Re: [PATCHv2] Introduced new tracing mode KCOV_MODE_UNIQUE.

[Alexander Lochmann]

[-- Attachment #1.1: Type: text/plain, Size: 1255 bytes --]

Maybe Dmitry can shed some light on this. He actually suggested that 
optimization.

- Alex

On 29.09.21 10:33, Peter Zijlstra wrote:
> On Mon, Sep 27, 2021 at 07:33:40PM +0200, Alexander Lochmann wrote:
>> The existing trace mode stores PCs in execution order. This could lead
>> to a buffer overflow if sufficient amonut of kernel code is executed.
>> Thus, a user might not see all executed PCs. KCOV_MODE_UNIQUE favors
>> completeness over execution order. While ignoring the execution order,
>> it marks a PC as exectued by setting a bit representing that PC. Each
>> bit in the shared buffer represents every fourth byte of the text
>> segment.  Since a call instruction on every supported architecture is
>> at least four bytes, it is safe to just store every fourth byte of the
>> text segment.
> 
> I'm still trying to wake up, but why are call instruction more important
> than other instructions? Specifically, I'd think any branch instruction
> matters for coverage.
> 
> More specifically, x86 can do a tail call with just 2 bytes.
> 

-- 
Alexander Lochmann                PGP key: 0xBC3EF6FD
Heiliger Weg 72                   phone:  +49.231.28053964
D-44141 Dortmund                  mobile: +49.151.15738323


[-- Attachment #2: OpenPGP digital signature --]
[-- Type: application/pgp-signature, Size: 840 bytes --]

Re: [PATCHv2] Introduced new tracing mode KCOV_MODE_UNIQUE.

[Dmitry Vyukov]

On Sat, 23 Oct 2021 at 00:03, Alexander Lochmann
<info@alexander-lochmann.de> wrote:
>
> Maybe Dmitry can shed some light on this. He actually suggested that
> optimization.
>
> - Alex
>
> On 29.09.21 10:33, Peter Zijlstra wrote:
> > On Mon, Sep 27, 2021 at 07:33:40PM +0200, Alexander Lochmann wrote:
> >> The existing trace mode stores PCs in execution order. This could lead
> >> to a buffer overflow if sufficient amonut of kernel code is executed.
> >> Thus, a user might not see all executed PCs. KCOV_MODE_UNIQUE favors
> >> completeness over execution order. While ignoring the execution order,
> >> it marks a PC as exectued by setting a bit representing that PC. Each
> >> bit in the shared buffer represents every fourth byte of the text
> >> segment.  Since a call instruction on every supported architecture is
> >> at least four bytes, it is safe to just store every fourth byte of the
> >> text segment.
> >
> > I'm still trying to wake up, but why are call instruction more important
> > than other instructions?

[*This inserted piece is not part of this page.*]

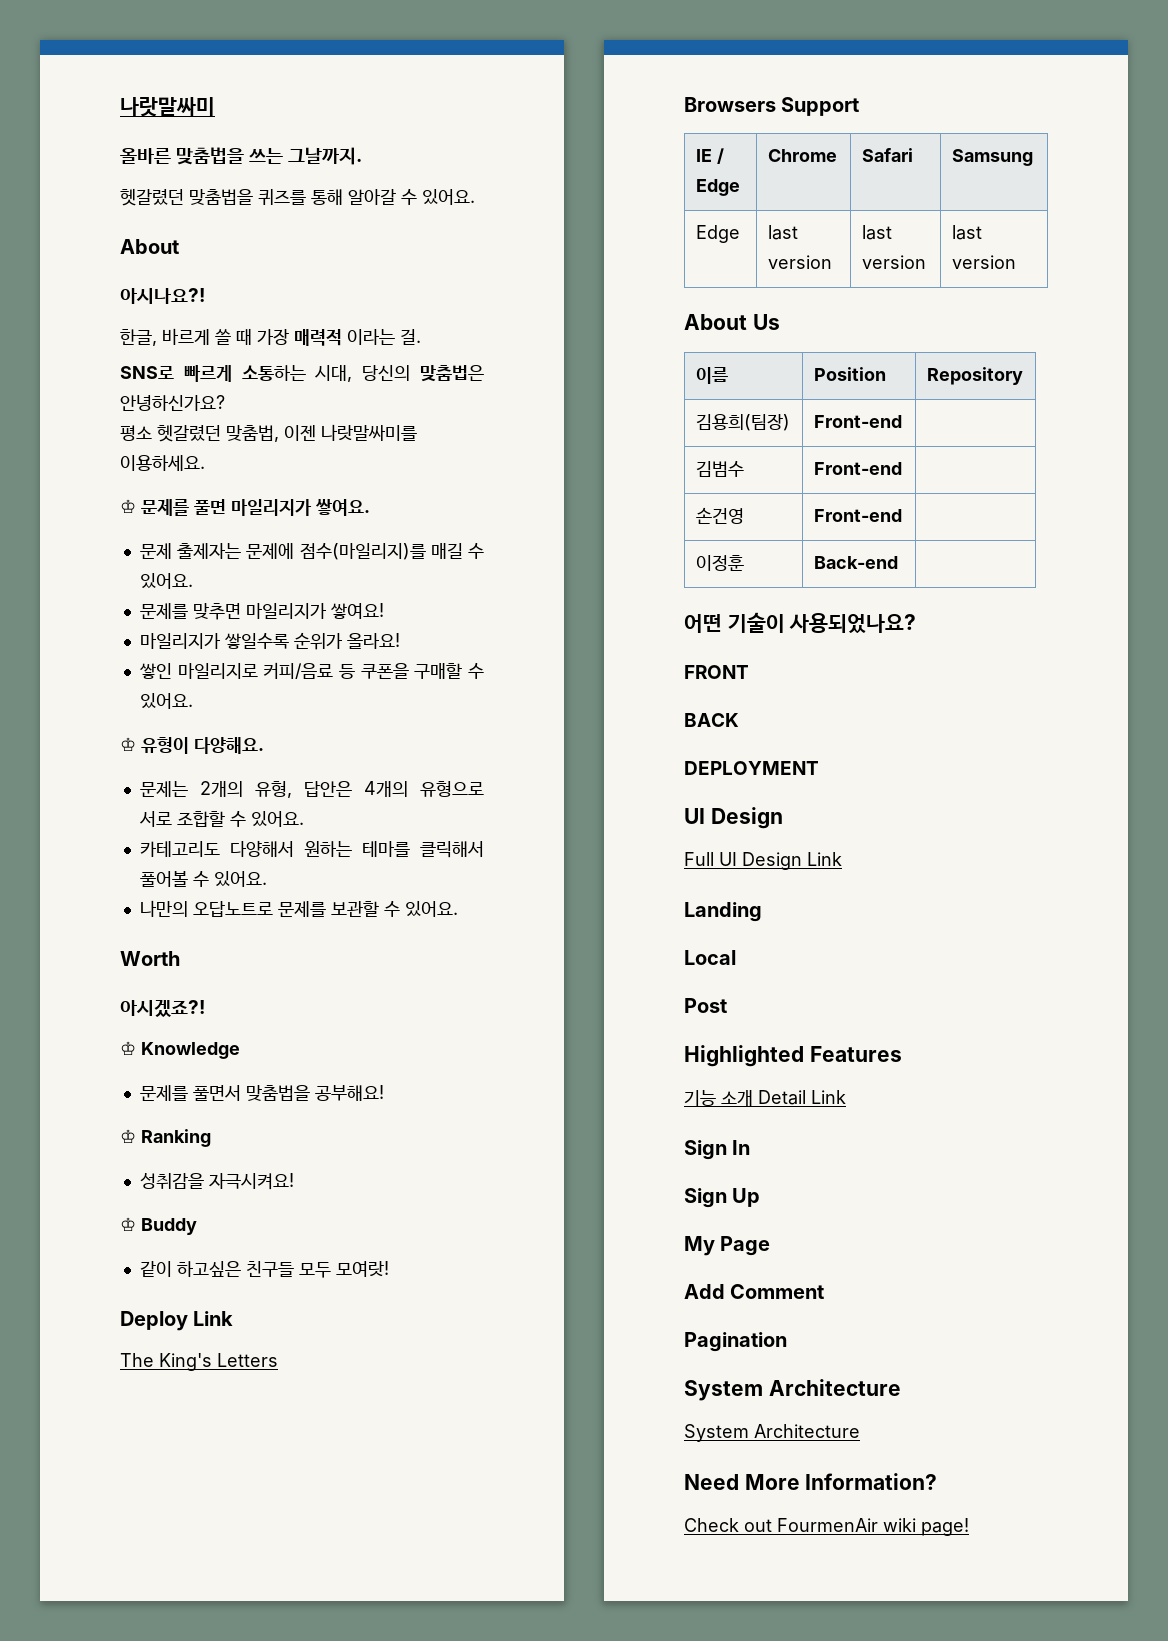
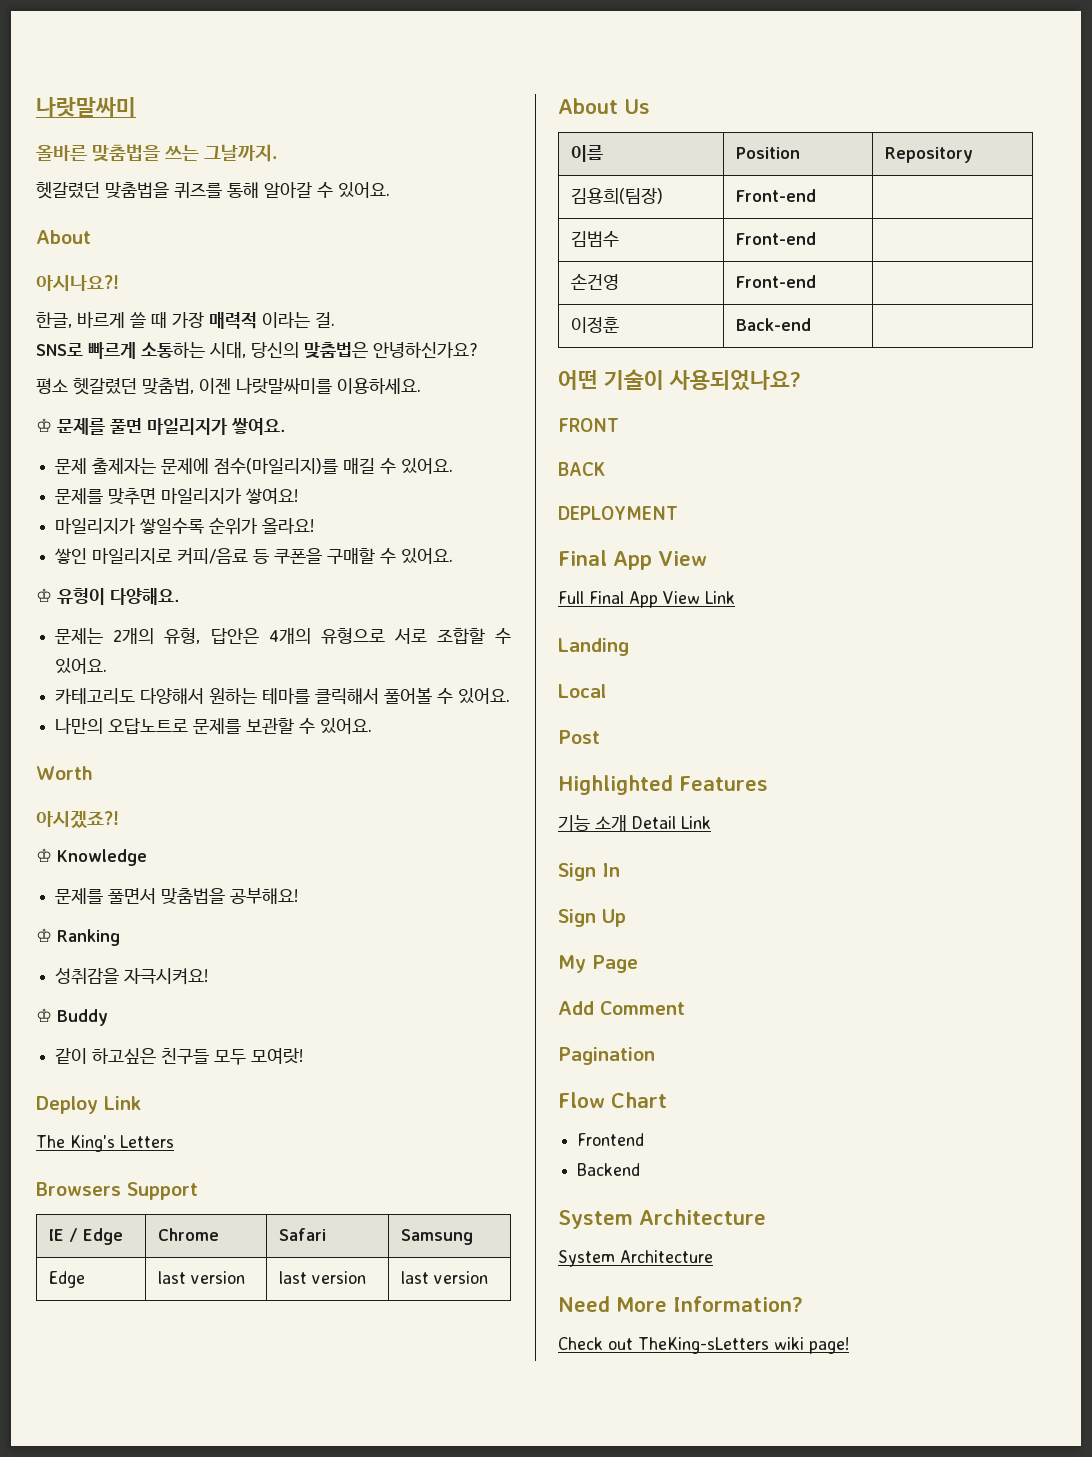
[684,807,783,829] [684,852,802,870] UI Design // Full UI Design -> [558,550,707,570] [558,591,700,608] Final App View // Full Final App View
(787, 1342) none -> [558,1092,667,1108] [577,1133,645,1146] [577,1163,641,1176] // Flow Chart // Frontend // Backend
[777,1518,878,1532] FourmenAir -> [638,1337,769,1354] TheKing-sLetters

Specifically, I'd think any branch instruction
> > matters for coverage.,
> >
> > More specifically, x86 can do a tail call with just 2 bytes.

Hi Peter, Alex,

The calls are important here because we only use PCs that are return
PCs from a callback emitted by the compiler. These PCs point to the
call of the callback.

I don't remember exactly what's the story for tail calls of the
callback for both compilers, ideally they should not use tail calls
for this call, and I think at least one of them does not use tail
calls.

But even with tail calls, the callback is emitted into every basic
block of code. So it should be (call, some other instructions, call)
and at least the first call is not a tail call.